/wavenet-1

Keras WaveNet implementation

Primary LanguagePython

WaveNet implementation in Keras

Based on https://deepmind.com/blog/wavenet-generative-model-raw-audio/ and https://arxiv.org/pdf/1609.03499.pdf.

Disclaimer: this is a re-implementation of the model described in the WaveNet paper by Google Deepmind. This repository is not associated with Google Deepmind.

Listen to a sample 🎶!

Generate samples:

$ python wavenet.py predict with models/run_2016-09-14_11:32:09/config.json predict_seconds=1 sample_temperature=0.001

Installation:

pip install -r requirements.txt

Note: this installs a modified version of Keras and the dev version of Theano.

Sampling:

Once the first model checkpoint is created, you can start sampling. A pretrained model is included, so sample away! (Trained on the chopin dataset from http://iwk.mdw.ac.at/goebl/mp3.html)
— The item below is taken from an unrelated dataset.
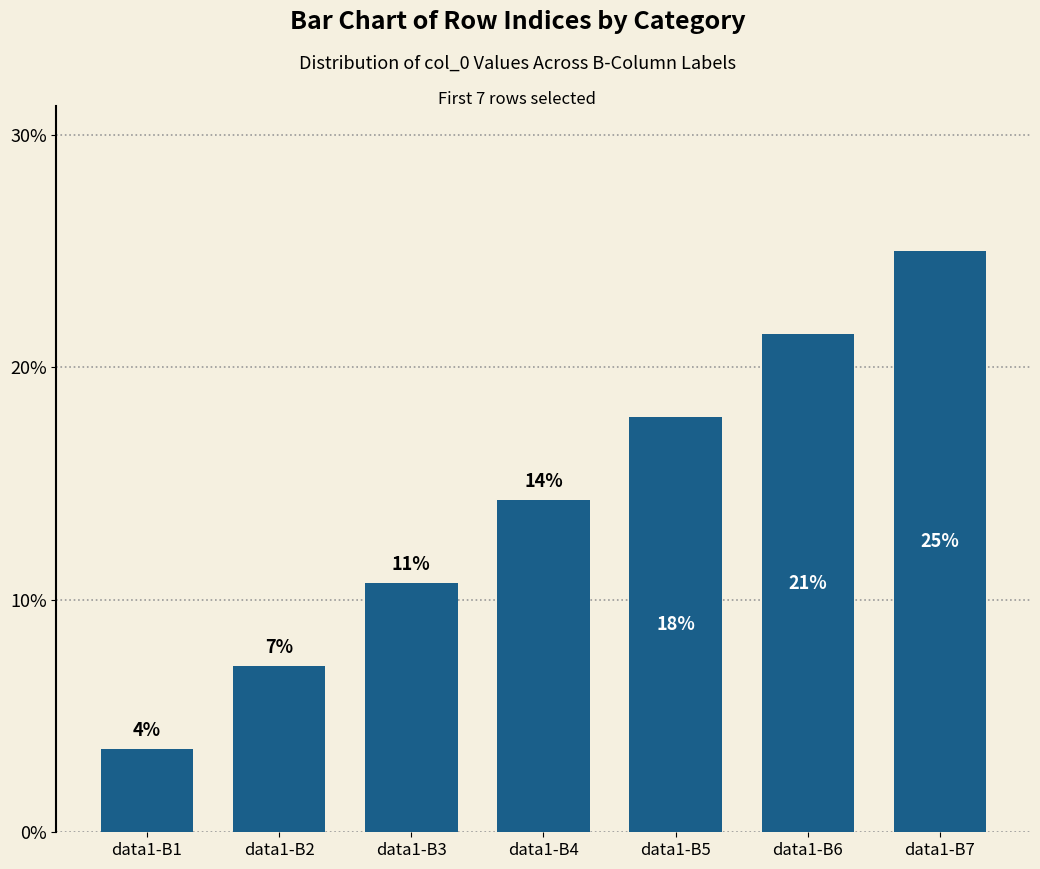

How many bars are there in total?

7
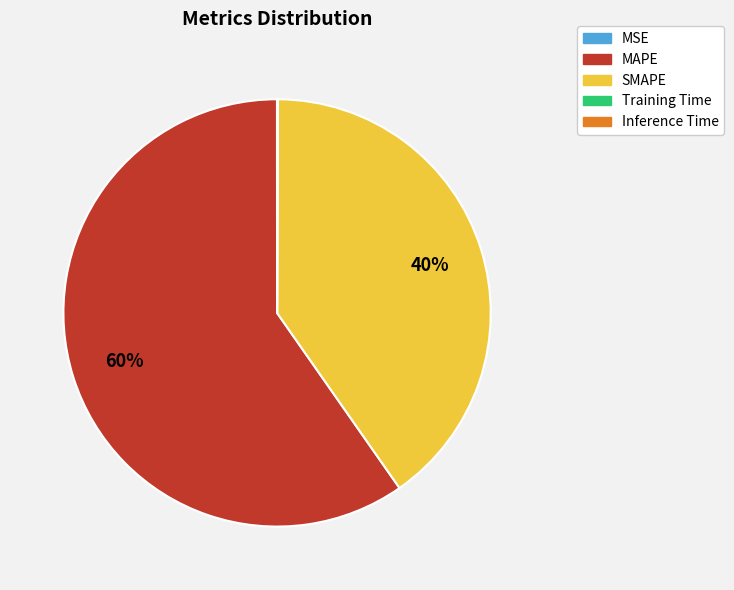

Is it true that SMAPE is 40% of the pie?

True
Run: $ python wavenet.py predict with models/run_2016-09-14_11:32:09/config.json predict_seconds=1 sample_temperature=0.001

The latest model checkpoint will be retrieved and used to sample. The sample will be streamed to [run_folder]/samples, you can start listening when the first sample is generated.

Sampling options:

  • predict_seconds: float. Number of seconds to sample.
  • sample_argmax: True or False. Always take the argmax
  • sample_temperature: None or float. Controls the sampling temperature. 0.01 seems to be a good value.
  • seed: int: Controls the seed for the sampling procedure.
  • predict_initial_input: string: Path to a wav file, for which the first fragment_length samples are used as initial input.
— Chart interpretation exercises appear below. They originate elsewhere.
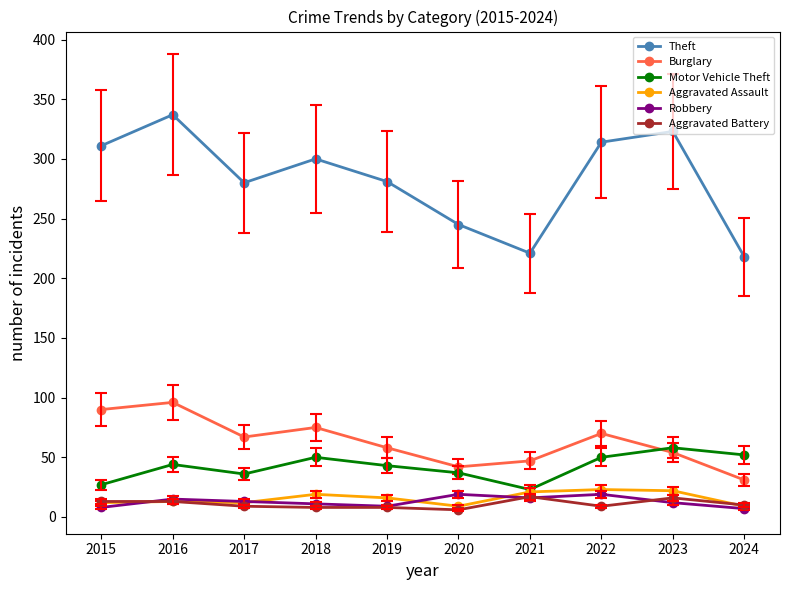

The value of Theft at 2017 is 157. True or false?

False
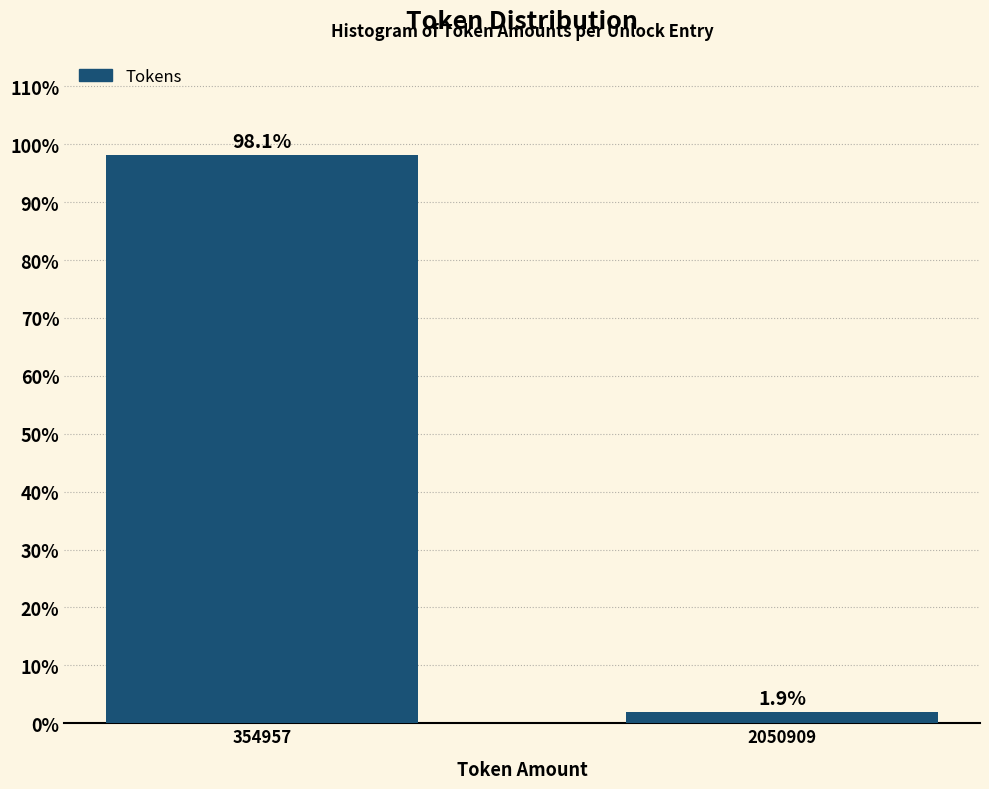

Reading left to right, extract all data points from this chart.

354957=98.1	2050909=1.9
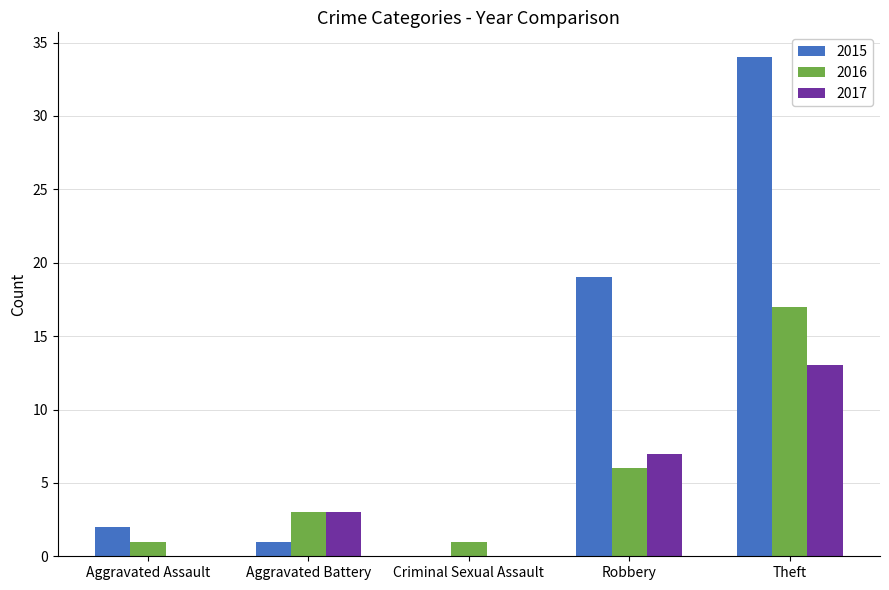

Reading left to right, what are all the values shown in this chart?

2015: Aggravated Assault=2	Aggravated Battery=1	Criminal Sexual Assault=0	Robbery=19	Theft=34
2016: Aggravated Assault=1	Aggravated Battery=3	Criminal Sexual Assault=1	Robbery=6	Theft=17
2017: Aggravated Assault=0	Aggravated Battery=3	Criminal Sexual Assault=0	Robbery=7	Theft=13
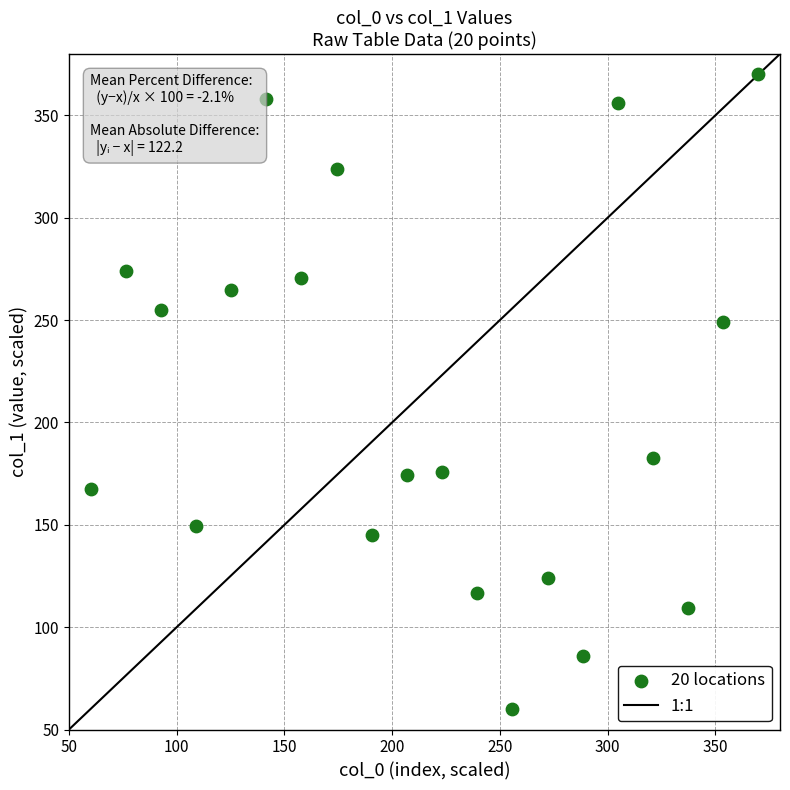

What is the range of X values (max minus min)?

310.0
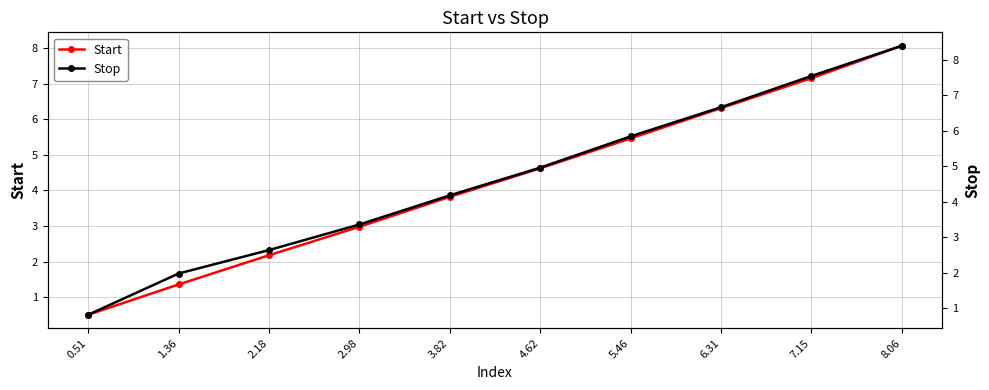

True or false: Stop and Start intersect in this chart.

False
e.g.: $ python wavenet.py predict with models/[run_folder]/config.json predict_seconds=1 sampling_temperature=0.1

Training:

$ python wavenet.py

Or for a smaller network (less channels per layer). $ python wavenet.py with small

Options:

Train with different configurations: $ python wavenet.py with 'option=value' 'option2=value' Available options:

 batch_size = 64
  data_dir = 'data'
  debug = False
  desired_sample_rate = 4410
  dilation_depth = 9
  early_stopping_patience = 20
  fragment_length = 1024
  fragment_stride = 2045
  keras_verbose = 1
  learn_all_outputs = True
  nb_epoch = 1000
  nb_filters = 256
  nb_output_bins = 256
  nb_stacks = 1
  run_dir = None
  seed = 3004083
  train_only_in_receptive_field = True
  use_bias = False
  use_skip_connections = True
  use_ulaw = True
  optimizer:
    decay = 0.0
    epsilon = None
    lr = 0.001
    momentum = 0.9
    nesterov = True
    optimizer = 'sgd'

Using your own training data:

  • Create a new data directory with a train and test folder in it. All wave files in these folders will be used as data.
    • Caveat: Make sure your wav files are supported by scipy.io.wavefile.read(): e.g. don't use 24bit wav and remove meta info.
  • Run with: $ python wavenet.py 'data_dir=your_data_dir_name'
  • Test preprocessing results with: $ python wavenet.py test_preprocess with 'data_dir=your_data_dir_name'

Todo:

  • Local conditioning
  • Global conditioning
  • Training on CSTR VCTK Corpus
  • CLI option to pick a wave file for the sample generation initial input.

Uncertainties from paper:

  • It's unclear if the model is trained to predict t+1 samples for every input sample, or only for the outputs for which which $t-receptive_field$ was in the input. Right now the code does the latter.
  • There is no mention of weight decay, batch normalization in the paper. Perhaps this is not needed given enough data?

Note on computational cost:

The Wavenet model is quite expensive to train and sample from. We can however trade computation cost with accuracy and fidility by lowering the sampling rate, amount of stacks and the amount of channels per layer.

For a downsized model (4000hz vs 16000 sampling rate, 16 filters v/s 256, 2 stacks vs ??):

  • A Tesla K80 needs around ~4 minutes to generate one second of audio.
  • A recent macbook pro needs around ~15 minutes. Deepmind has reported that generating one second of audio with their model takes about 90 minutes.